Four Things You Need to Know About Education Policymaking

Man taking a photo and facing a funhouse mirror.
The media has fostered a funhouse-mirror sense of education policy.

Over the past few weeks, I taught my “Practice of Education Policy” course at Harvard’s Ed School and then co-hosted the AEI-Fordham Emerging Education Policy Scholars (EEPS) program with my pal Mike Petrilli. It gave me the opportunity to spend time with sharp grad students and junior professors as they conversed with senior congressional staff, Trump and former Obama appointees, reporters, union leaders, advocates, and funders. As always, I came away with a handful of insights and reflections. There were four that seem worth sharing.

 

Media has fostered a funhouse-mirror sense of policy: For two decades, I’ve found that many in the academy have a poor grasp of how policy actually works. In recent years, it’s been increasingly clear that this misunderstanding has been supersized by the way social media, contemporary education reporting, and cable news turns everything into a showdown between good guys and bad guys. If you pay attention to the education outlets or Twitter, you’d think that every dispute over charter schooling or student loans is a tussle between those on the side of justice and the agents of malice. This has fostered a distorted sense of how policy plays out, while obscuring the fact that the disputes are frequently just honest, reasonable differences of opinion.

Policy is driven by the brokers and bridge-builders: Obviously, bomb-throwers matter. They can push issues onto the agenda and influence the way issues are discussed and debated. But the keys to the policy process, for better and worse, rest with those who know the complex ins and outs of policy; are seen as trustworthy and discreet; and are skilled at assembling coalitions, forging majorities, and working bureaucratic processes. In the past couple weeks, after engaging with a variety of veteran officials and advocates, one Harvard/EEPS participant after another shared some version of: “These policy people are nothing like I expected! Whether they’re choice advocates or teachers’ union people, Trump or Obama, they all seem friendly, serious, informed, and relationship-driven.” Yep. Where they expected to find bomb-throwers, they got bridge-builders.

Effective change-makers listen more than they talk: Academics and single-issue advocates love to show up with recommendation X or the results of study Y and tell policymakers and school system leaders what they really need to do. Frequently, these fervent declarations are unaccompanied by a familiarity with why things currently look like they do or what it would take to follow their advice. It turns out that leaping into complicated, long-running policy discussions is a lousy way to convince people who’ve spent months or years wrestling with these questions; it seems less helpful than presumptuous. The pros consistently note the value of learning the history of the debate, the context of the policy environs, and the views of the key players before jumping in. This is why effective change agents are often surprisingly good listeners.

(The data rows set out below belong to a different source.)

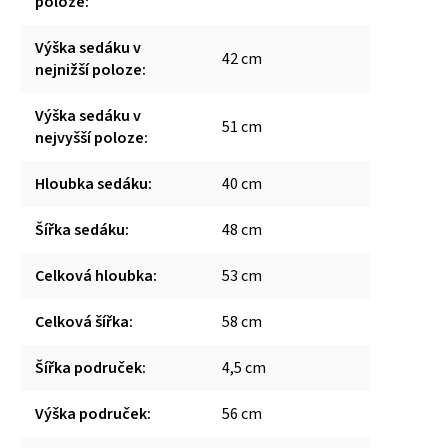
poloze
:
Výška sedáku v
42 cm
nejnižší poloze
:
Výška sedáku v
51 cm
nejvyšší poloze
:
Hloubka sedáku
:
40 cm
Šířka sedáku
:
48 cm
Celková hloubka
:
53 cm
Celková šířka
:
58 cm
Šířka područek
:
4,5 cm
Výška područek
:
56 cm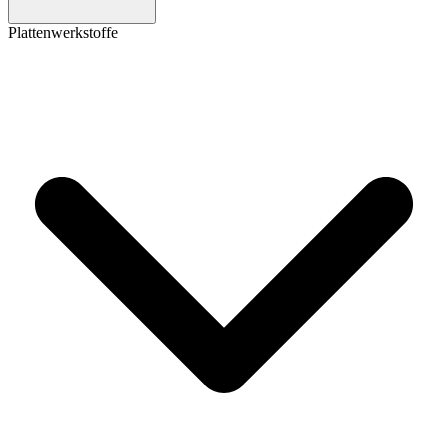
Plattenwerkstoffe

Evidence rarely changes minds, but it still matters: While there’s a lot of sweeping talk about “evidence-based policymaking,” the truth is that evidence rarely wins out over core convictions. So, while a study may show that school vouchers or merit pay “works” (or doesn’t “work”), it turns out that most people have a stance on these issues that is anchored more in values and life experience than in what researchers report when they look at test scores or parent surveys. That makes a whole lot of sense. Heck, it’s reasonable and kind of reassuring to think that values and experience count for more than dueling research-paper findings, and that it takes a pile of consistent, hard-to-ignore evidence to change core beliefs. But, when this is ignored, people often become unnecessarily cynical about policymaking and the role of research.

In recent years, we’ve been bombarded by the notion that “the system” is broken. I often wonder how much of this is a lazy media trope and how much of it is that many would-be change agents don’t much understand the practice of policymaking and don’t take the time to learn it. Before expecting to effectively shape policymaking or practice in a world full of complexity and honest disagreement, roll up your sleeves and spend some time listening and learning about the world you want to change. Those who take the time seem to be happier with the results.

Frederick Hess is director of education policy studies at AEI and an executive editor at Education Next.